31. Darby Allin/Sting vs. Buddy Matthews/Brody King AEW Rampage 9/21 (Aired 9/23)

ER: So this probably isn't a Cool Guy thing to admit, but I was never a Sting Guy. Maybe it's because I didn't start watching WCW until 1997, and the only reason I knew Sting even existed before then was because of my friend Justin's wrestling buddy, which I thought was a knock off Ultimate Warrior wrestling buddy. To be clear, I was never anti-Sting, just due to era and timing he was never anyone I had any real connection to, and it is wild to me that the most connected I have ever felt to Sting is now that he's a 63 year old Terry Funk in faceprint. Old Man Sting has this crazy match formula that's like a one move Bray Wyatt match but not dogshit like those matches. He punches his way through his match until he takes a dangerous fall and spends most of the match he just works Vibes until his finisher, and it's fucking great. It just works so well and feels impossible it's happening, a Superstar Wrestling Legend boiling down Big Star wrestling to just vibes, while adding Serious Falls to your formula. It's insane and it's a direction I somehow didn't even see coming when he was working Deathmatch adjacent matches with fucking Abyss in TNA in his late 40s. 

Terry Funk added a moonsault in his late 50s and it's one of the coolest things a Legendary Wrestler has ever done. "But it always looked like shit" it literally doesn't matter you baby. If you went over to your grandparents one day and he called you into the backyard and said, "Eric, you're going to love this, I've been working on this trick..." and then my grandfather attempted to moonsault off a ladder or the roof or his truck, then I don't think it would have been possible to trust my grandfather ever again. If my grandfather fell off a ladder in front of his unsuspecting grandson I would be forever scared that my grandpa was going to suddenly swerve his truck into traffic for a thrill. Sting has children and now takes bigger falls than at any point of his career and he's doing it while living a life of full financial and personal responsibility. Adding a dangerous fall into your B-Show TV Match Formula is an insane thing for a financially stable man who has lived through 13 U.S. Presidents. Sting is a thrill seeker and an addict and it's made me fascinated and captivated by Sting. He punches, he falls, the he makes a lot of faces until the finish. Why do I hate Danhausen doing the exact same thing? I have no idea. I don't know why I chose this path.  
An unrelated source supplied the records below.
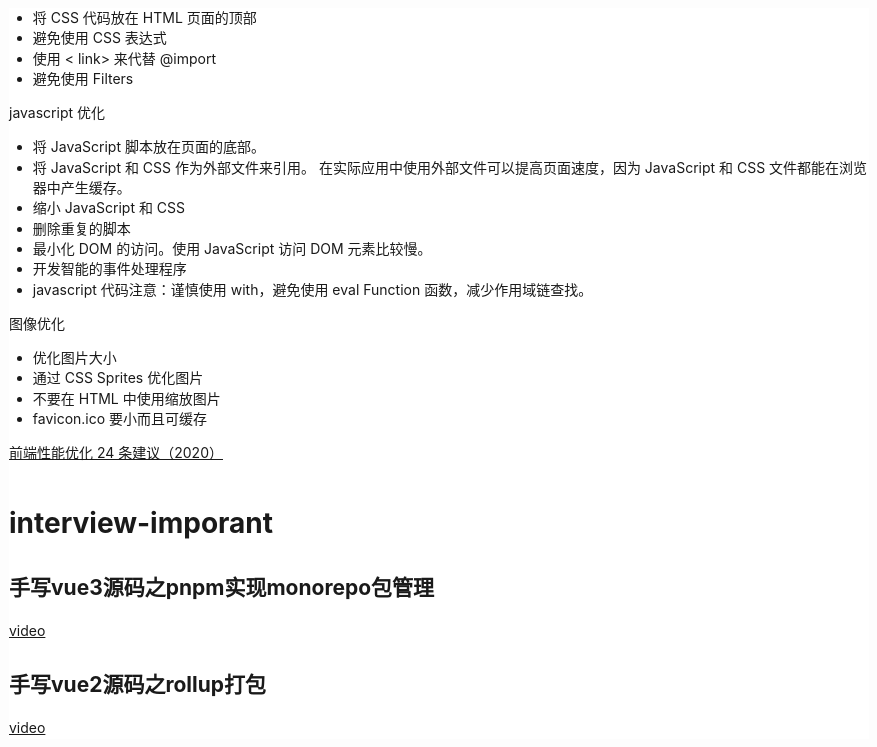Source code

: - 将 CSS 代码放在 HTML 页面的顶部
- 避免使用 CSS 表达式
- 使用 < link> 来代替 @import
- 避免使用 Filters

javascript 优化

- 将 JavaScript 脚本放在页面的底部。
- 将 JavaScript 和 CSS 作为外部文件来引用。 在实际应用中使用外部文件可以提高页面速度，因为 JavaScript 和 CSS 文件都能在浏览器中产生缓存。
- 缩小 JavaScript 和 CSS
- 删除重复的脚本
- 最小化 DOM 的访问。使用 JavaScript 访问 DOM 元素比较慢。
- 开发智能的事件处理程序
- javascript 代码注意：谨慎使用 with，避免使用 eval Function 函数，减少作用域链查找。

图像优化

- 优化图片大小
- 通过 CSS Sprites 优化图片
- 不要在 HTML 中使用缩放图片
- favicon.ico 要小而且可缓存

[前端性能优化 24 条建议（2020）](https://juejin.cn/post/6892994632968306702)

# interview-imporant

## 手写vue3源码之pnpm实现monorepo包管理

[video](https://www.bilibili.com/video/BV1WP4y1u7qi/?spm_id_from=333.337.search-card.all.click&vd_source=bd4c7d99d71adf64d6e88c65370e0247)

## 手写vue2源码之rollup打包

[video](https://www.bilibili.com/video/BV1aq4y1o7Ny/?spm_id_from=333.788.recommend_more_video.0&vd_source=bd4c7d99d71adf64d6e88c65370e0247)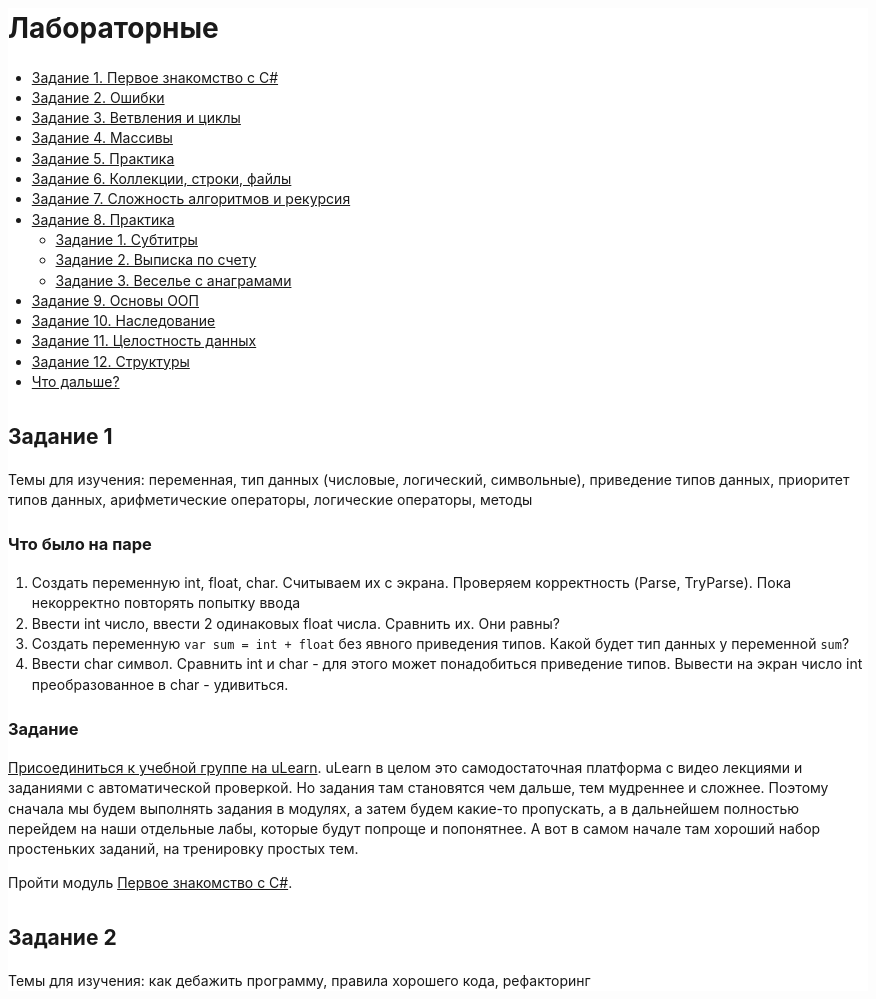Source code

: # Лабораторные

- [Задание 1. Первое знакомство с C#](#задание-1)
- [Задание 2. Ошибки](#задание-2)
- [Задание 3. Ветвления и циклы](#задание-3)
- [Задание 4. Массивы](#задание-4)
- [Задание 5. Практика](#задание-5)
- [Задание 6. Коллекции, строки, файлы](#задание-6)
- [Задание 7. Сложность алгоритмов и рекурсия](#задание-7)
- [Задание 8. Практика](#задание-8)
    - [Задание 1. Субтитры](#задание-1-субтитры)
    - [Задание 2. Выписка по счету](#задание-2-выписка-по-счету)
    - [Задание 3. Веселье с анаграмами](#задание-3-веселье-с-анаграмами)
- [Задание 9. Основы ООП](#задание-9)
- [Задание 10. Наследование](#задание-10)
- [Задание 11. Целостность данных](#задание-11)
- [Задание 12. Структуры](#задание-12)
- [Что дальше?](#что-дальше)

## Задание 1

Темы для изучения: переменная, тип данных (числовые, логический, символьные), приведение типов данных, приоритет типов данных, арифметические операторы, логические операторы, методы

### Что было на паре

1. Создать переменную int, float, char. Считываем их с экрана. Проверяем корректность (Parse, TryParse). Пока некорректно повторять попытку ввода
2. Ввести int число, ввести 2 одинаковых float числа. Сравнить их. Они равны?
3. Создать переменную `var sum = int + float` без явного приведения типов. Какой будет тип данных у переменной `sum`?
4. Ввести char символ. Сравнить int и char - для этого может понадобиться приведение типов. Вывести на экран число int преобразованное в char - удивиться.

### Задание

[Присоединиться к учебной группе на uLearn](https://ulearn.me/Account/JoinGroup?hash=3bf0de71-cfdf-4c0a-a9b6-f313bfb0116e). uLearn в целом это самодостаточная платформа с видео лекциями и заданиями с автоматической проверкой. Но задания там становятся чем дальше, тем мудреннее и сложнее. Поэтому сначала мы будем выполнять задания в модулях, а затем будем какие-то пропускать, а в дальнейшем полностью перейдем на наши отдельные лабы, которые будут попроще и попонятнее. А вот в самом начале там хороший набор простеньких заданий, на тренировку простых тем. 

Пройти модуль [Первое знакомство с C#](https://ulearn.me/course/basicprogramming/Hello_world_70597ba7-f436-4301-816d-17dc34551bdb).


## Задание 2

Темы для изучения: как дебажить программу, правила хорошего кода, рефакторинг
Buddy Matthews was a perfect Sting dance partner for this, so active at getting his ass kicked around by Sting, taking a break to take his own big bump and make a big catch, then back to the ring to pinball around for sexagenarian signature offense. It's a great performance to match Sting's vibe, the guy taking the important "small offense" bumps while every other person in the match took 1-3 dangerous stunt falls. Matthews gets RVD bounce taking the Death Drop and it's the perfect way to use athletic show-off bumping. Everyone else dies. Sting gets shoved off the top rope through a table and hits his head on a second table on his fall. It was incredible. Darby crashed like a sack of laundry on a blocked tope suicida, hit a high coffin drop, and fell off the stage with Brody King while getting choked. Julia Hart's bump might have been the most dangerous and unexpected of the match, with perfect placement after Great Muta finished his walk-on Carol Burnett Show appearance. It's a great spectacle, with Matthews whipping violently for a Muta dragons crew and staggering into mist, knocking Julia Hart too far off the apron, mostly beyond the table she was aiming for, a sicko landing that left the table partly broken in a silhouette of her body. Sting is indispensable.